Questions: Query Execution Plans and EXPLAIN Analysis
5 questions to test your understanding
Score: 0 / 5
Question 1 Multiple Choice
EXPLAIN ANALYZE shows the optimizer estimated 10 rows for a table scan, but the actual count was 85,000. What is the most likely root cause and fix?
AThe query is missing an index; add one on the filtered column
BThe table statistics are stale; run ANALYZE to refresh them
CThe work_mem setting is too low; increase it to avoid disk spills
DThe join algorithm chosen is incorrect for this query size
A large discrepancy between estimated and actual rows is the signature of stale table statistics. The optimizer uses histograms of column value distributions to estimate cardinality; when those are out of date after a bulk load, estimates can be wildly wrong, causing the optimizer to choose suboptimal join orders and access methods. Running ANALYZE refreshes the statistics, often fixing the plan without any other changes. An index (option A) might also help, but the root cause is that the optimizer doesn't know how many rows actually exist.
Question 2 Multiple Choice
A developer wants to inspect whether a query will use an index without actually executing the query. Which command should they use?
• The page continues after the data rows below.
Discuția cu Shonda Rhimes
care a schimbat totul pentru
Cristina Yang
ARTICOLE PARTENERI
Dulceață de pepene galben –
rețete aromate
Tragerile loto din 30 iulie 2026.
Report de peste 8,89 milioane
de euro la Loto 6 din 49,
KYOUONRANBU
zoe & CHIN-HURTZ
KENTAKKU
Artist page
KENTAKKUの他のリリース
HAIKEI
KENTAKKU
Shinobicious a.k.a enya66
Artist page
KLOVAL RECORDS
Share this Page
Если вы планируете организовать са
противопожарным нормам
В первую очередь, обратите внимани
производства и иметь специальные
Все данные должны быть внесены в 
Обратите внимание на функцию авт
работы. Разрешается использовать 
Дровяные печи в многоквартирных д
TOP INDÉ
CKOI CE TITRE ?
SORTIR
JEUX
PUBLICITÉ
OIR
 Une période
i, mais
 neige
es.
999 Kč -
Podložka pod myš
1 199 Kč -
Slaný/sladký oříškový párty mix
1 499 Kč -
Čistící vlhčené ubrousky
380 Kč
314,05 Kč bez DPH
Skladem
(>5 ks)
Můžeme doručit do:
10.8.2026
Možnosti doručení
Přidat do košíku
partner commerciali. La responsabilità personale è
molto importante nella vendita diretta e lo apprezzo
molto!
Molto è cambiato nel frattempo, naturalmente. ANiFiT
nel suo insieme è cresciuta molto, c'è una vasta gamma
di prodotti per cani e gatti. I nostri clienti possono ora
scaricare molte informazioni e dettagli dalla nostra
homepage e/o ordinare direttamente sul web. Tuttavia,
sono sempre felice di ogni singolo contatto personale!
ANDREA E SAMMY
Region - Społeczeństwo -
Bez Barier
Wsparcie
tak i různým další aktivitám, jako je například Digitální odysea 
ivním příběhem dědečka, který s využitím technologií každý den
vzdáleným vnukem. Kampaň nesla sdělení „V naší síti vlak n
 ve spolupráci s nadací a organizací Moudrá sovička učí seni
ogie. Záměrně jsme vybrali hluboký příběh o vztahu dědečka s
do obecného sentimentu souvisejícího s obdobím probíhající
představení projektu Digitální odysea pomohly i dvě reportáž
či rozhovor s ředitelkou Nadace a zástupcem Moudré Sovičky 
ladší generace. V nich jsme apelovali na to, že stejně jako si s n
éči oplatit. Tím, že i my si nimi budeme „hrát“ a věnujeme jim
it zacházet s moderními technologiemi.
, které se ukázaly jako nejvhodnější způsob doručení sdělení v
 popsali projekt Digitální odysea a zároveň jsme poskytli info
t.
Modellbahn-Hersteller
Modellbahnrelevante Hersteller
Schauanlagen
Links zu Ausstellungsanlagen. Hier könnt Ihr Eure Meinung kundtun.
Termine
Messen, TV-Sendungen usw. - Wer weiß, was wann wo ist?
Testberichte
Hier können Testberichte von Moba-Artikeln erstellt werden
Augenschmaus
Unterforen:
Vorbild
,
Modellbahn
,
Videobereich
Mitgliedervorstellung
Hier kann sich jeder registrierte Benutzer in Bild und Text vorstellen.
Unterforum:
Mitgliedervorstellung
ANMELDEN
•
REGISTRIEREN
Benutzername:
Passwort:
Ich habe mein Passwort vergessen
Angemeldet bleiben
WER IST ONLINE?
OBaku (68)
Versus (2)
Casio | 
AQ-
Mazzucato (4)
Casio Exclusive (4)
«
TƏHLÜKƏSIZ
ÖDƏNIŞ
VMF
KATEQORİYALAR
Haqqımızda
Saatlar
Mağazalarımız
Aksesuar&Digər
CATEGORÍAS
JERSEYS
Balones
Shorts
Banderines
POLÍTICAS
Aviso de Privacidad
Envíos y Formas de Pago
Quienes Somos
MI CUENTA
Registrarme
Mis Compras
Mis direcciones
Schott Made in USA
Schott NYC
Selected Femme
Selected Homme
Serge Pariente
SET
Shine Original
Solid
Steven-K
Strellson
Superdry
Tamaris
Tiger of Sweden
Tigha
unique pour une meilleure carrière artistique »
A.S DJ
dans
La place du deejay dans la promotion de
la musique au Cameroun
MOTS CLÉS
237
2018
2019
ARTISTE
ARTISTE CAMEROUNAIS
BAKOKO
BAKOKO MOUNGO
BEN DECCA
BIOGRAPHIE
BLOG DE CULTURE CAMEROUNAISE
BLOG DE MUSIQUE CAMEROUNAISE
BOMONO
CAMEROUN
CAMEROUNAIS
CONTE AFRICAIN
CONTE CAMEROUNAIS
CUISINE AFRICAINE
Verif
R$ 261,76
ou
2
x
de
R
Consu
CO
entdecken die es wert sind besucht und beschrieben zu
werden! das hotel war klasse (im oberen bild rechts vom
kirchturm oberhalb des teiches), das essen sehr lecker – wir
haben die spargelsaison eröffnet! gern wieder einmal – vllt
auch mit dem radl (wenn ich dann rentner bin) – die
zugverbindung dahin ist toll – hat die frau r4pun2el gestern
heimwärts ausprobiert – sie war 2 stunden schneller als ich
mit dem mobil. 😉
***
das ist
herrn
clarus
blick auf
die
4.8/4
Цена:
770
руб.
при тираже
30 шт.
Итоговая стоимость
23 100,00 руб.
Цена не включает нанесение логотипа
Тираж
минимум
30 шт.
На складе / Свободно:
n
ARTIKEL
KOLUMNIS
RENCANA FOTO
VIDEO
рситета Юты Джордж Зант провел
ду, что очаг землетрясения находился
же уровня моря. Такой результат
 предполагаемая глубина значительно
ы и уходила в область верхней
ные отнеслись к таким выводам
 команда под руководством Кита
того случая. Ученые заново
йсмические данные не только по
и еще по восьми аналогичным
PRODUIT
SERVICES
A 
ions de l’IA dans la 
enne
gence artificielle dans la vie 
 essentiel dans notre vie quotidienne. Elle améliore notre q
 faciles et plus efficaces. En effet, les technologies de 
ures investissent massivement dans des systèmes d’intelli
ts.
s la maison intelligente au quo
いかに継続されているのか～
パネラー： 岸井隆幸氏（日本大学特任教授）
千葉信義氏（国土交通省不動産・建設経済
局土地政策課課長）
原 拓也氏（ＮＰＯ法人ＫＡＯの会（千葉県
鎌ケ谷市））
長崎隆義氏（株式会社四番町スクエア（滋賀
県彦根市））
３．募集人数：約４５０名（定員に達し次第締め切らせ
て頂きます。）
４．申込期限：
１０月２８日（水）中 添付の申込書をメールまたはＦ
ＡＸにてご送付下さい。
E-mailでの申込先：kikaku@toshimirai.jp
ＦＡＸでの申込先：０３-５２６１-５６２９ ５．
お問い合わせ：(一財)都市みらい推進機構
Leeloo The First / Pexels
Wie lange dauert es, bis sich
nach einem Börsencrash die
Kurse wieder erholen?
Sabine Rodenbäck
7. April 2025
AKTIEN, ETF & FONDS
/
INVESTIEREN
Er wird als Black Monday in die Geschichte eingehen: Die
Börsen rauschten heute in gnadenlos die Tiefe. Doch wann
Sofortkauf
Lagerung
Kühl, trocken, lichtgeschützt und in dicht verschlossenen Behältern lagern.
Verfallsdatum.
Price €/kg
AEXPLAIN ANALYZE — it shows the actual execution plan with real timing
BEXPLAIN — it shows the optimizer's plan without executing the query
CEXPLAIN VERBOSE — it shows extra detail including actual row counts
DEXPLAIN BUFFERS — it shows cache hit statistics for the query
EXPLAIN alone shows the optimizer's chosen plan — whether it uses a Seq Scan or Index Scan — without executing the query. EXPLAIN ANALYZE (option A) actually runs the query and returns real timing alongside estimates, which is valuable for diagnosing row count discrepancies, but it executes the query — undesirable for very slow queries or DML statements. EXPLAIN VERBOSE and BUFFERS are modifiers that still require ANALYZE to get actual rows.
Question 3 True / False
A Seq Scan in EXPLAIN output usually indicates a missing index and should be replaced with an Index Scan.
TTrue
FFalse
Answer: False
Seq Scans are often the correct choice. For small tables, a full scan is cheaper than the overhead of index navigation. For queries that return a large fraction of rows, sequential I/O is more efficient than random index reads. A Seq Scan only suggests a problem when there is a highly selective filter on a large table that should be indexed. EXPLAIN output must be read in context — the question is always 'is this plan appropriate?' not 'is there a Seq Scan?'
Question 4 True / False
EXPLAIN ANALYZE can safely be used to diagnose slow INSERT or DELETE statements without any side effects.
TTrue
FFalse
Answer: False
EXPLAIN ANALYZE actually executes the query, including DML statements. Running it on an INSERT or DELETE will insert or delete the rows. The standard workaround is to wrap the statement in a transaction and roll it back: BEGIN; EXPLAIN ANALYZE INSERT ...; ROLLBACK; Developers who don't know this have accidentally run destructive operations on production data while 'just checking the plan' — a critical practical point.
Question 5 Short Answer
In EXPLAIN output, what does a large discrepancy between estimated rows and actual rows tell you, and why does it matter for query performance?
Think about your answer, then reveal below.
Model answer: A large estimated-vs-actual row discrepancy means the optimizer's table statistics are stale or inaccurate. It matters because the optimizer uses row count estimates to choose join order, join algorithm, and access method — if estimates are wrong, it may choose a Nested Loop join expecting a tiny inner table but encounter millions of rows, causing catastrophically slow performance. Refreshing statistics with ANALYZE often corrects the plan automatically.
The estimated row count is the foundation of the cost model. Every cost calculation in the plan tree depends on how many rows each operation processes. A 10x or 100x estimation error compounds through the plan tree, causing systematically wrong decisions. This is why the row estimate discrepancy — not the absolute query time — is the first thing to diagnose when a plan looks wrong.